I guess the author thought that today we do not know everything about the brain, so there is a knowledge gap between mind and brain, but not a gap itself.

Anyway that's a minor criticism; I think my comment treats more important points.
 
#16
I've read the paper and it is as someone else said, same old, same old. I've tackled Braithwaite before about this .....you have to remember he is desperate, his whole career will be up in the air if the paradigm changes, my goodness how they don't want that to happen. The afterlife for a senior lecturer in psychology in any English university is anathema.

You can tell he's desperate, he's almost begging the reader to accept his word ......;-) Amusing Jason thanks
 
#19
I guess hes not a pleasant person to discuss with when it comes to his personal views, huh?
He wasn't unpleasant. It's saying to me stuff like:

"We know the mind is what the brain does - this is not in question".

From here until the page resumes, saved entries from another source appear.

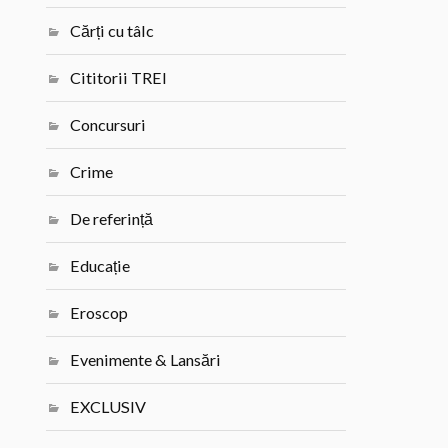
Cărți cu tâlc
Cititorii TREI
Concursuri
Crime
De referință
Educație
Eroscop
Evenimente & Lansări
EXCLUSIV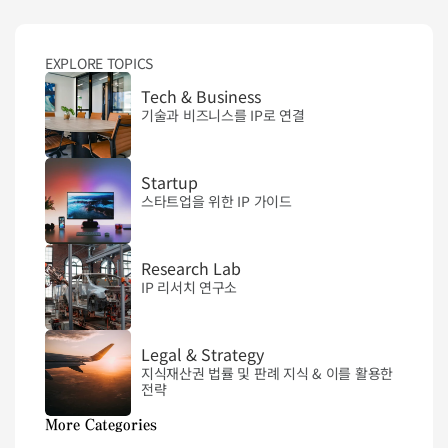
EXPLORE TOPICS
Tech & Business
기술과 비즈니스를 IP로 연결
Startup
스타트업을 위한 IP 가이드
Research Lab
IP 리서치 연구소
Legal & Strategy
지식재산권 법률 및 판례 지식 & 이를 활용한 
전략
More Categories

What the brain does is purely quantitative. Consciousness is characterised by the qualitative. So not only do we not know this, we know it's false!
 
#20
These two comments from the paper are astoundingly silly

"However,the first point outlined above is based on the unsubstantiated assumption that flat EEGs provide evidence for total and complete brain inactivity, and that these instances have happened at the precise time of vivid NDEs:these are the assumptions being contended here."


"One is the notion that EEG measures reflect all neural activity and that when flat, the brain can be said to be completely inactive. The other is the somewhat milder idea that flat EEG profiles index a brain state that is insufficient to support consciousness, and even more so the vivid conscious experience reported by NDEers."

His young and attractive assistant must have been responsible for these, surely. Unsubstantiated "assumption" that flat EEG's = no brain activity.